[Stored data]
[Start of Attachment]

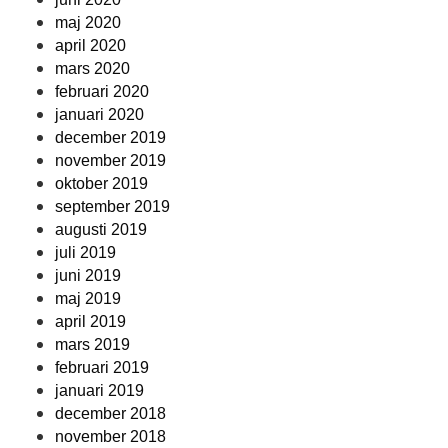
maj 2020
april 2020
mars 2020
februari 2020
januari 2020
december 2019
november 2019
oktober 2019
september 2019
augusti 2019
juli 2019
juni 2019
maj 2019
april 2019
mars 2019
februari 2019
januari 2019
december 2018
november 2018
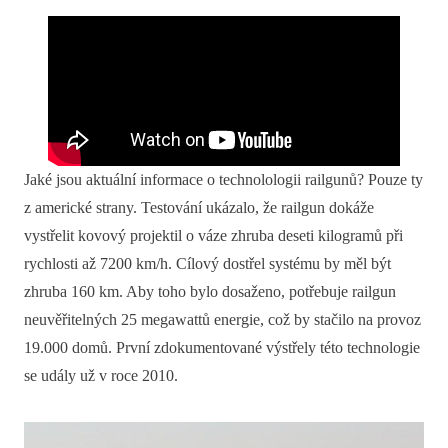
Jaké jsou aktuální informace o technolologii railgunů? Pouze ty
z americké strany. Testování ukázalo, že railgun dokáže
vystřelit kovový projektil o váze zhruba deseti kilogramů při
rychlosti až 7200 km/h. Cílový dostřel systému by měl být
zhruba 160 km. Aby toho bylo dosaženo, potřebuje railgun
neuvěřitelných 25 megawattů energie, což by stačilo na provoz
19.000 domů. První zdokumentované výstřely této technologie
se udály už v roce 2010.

[End of Attachment]
[Start of Attachment]

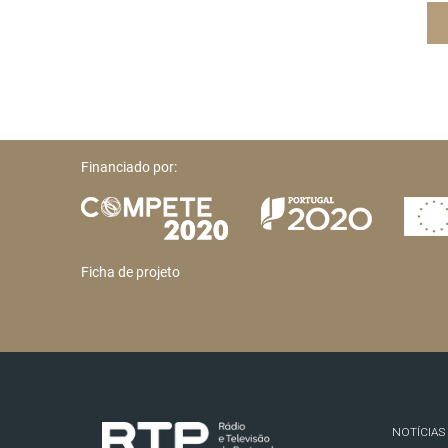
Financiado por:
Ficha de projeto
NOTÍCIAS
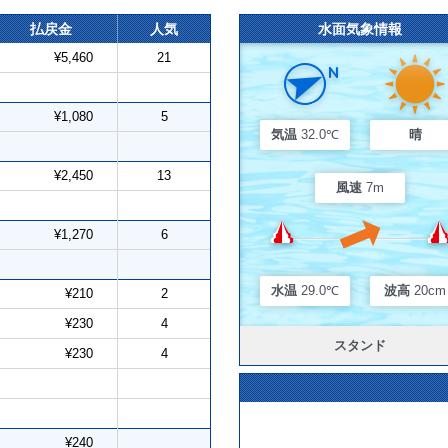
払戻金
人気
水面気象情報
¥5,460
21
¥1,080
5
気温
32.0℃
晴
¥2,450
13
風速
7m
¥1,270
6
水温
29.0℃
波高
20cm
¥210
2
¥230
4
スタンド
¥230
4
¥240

[End of Attachment]

- **EXERCISE OBJECTIVE**
Every line above between the one containing "november 2018" and the one containing "se udály už v roce 2010.", those two included, is to be printed exactly. No pictures go into the copy.

- **ANSWER**
november 2018
Jaké jsou aktuální informace o technolologii railgunů? Pouze ty
z americké strany. Testování ukázalo, že railgun dokáže
vystřelit kovový projektil o váze zhruba deseti kilogramů při
rychlosti až 7200 km/h. Cílový dostřel systému by měl být
zhruba 160 km. Aby toho bylo dosaženo, potřebuje railgun
neuvěřitelných 25 megawattů energie, což by stačilo na provoz
19.000 domů. První zdokumentované výstřely této technologie
se udály už v roce 2010.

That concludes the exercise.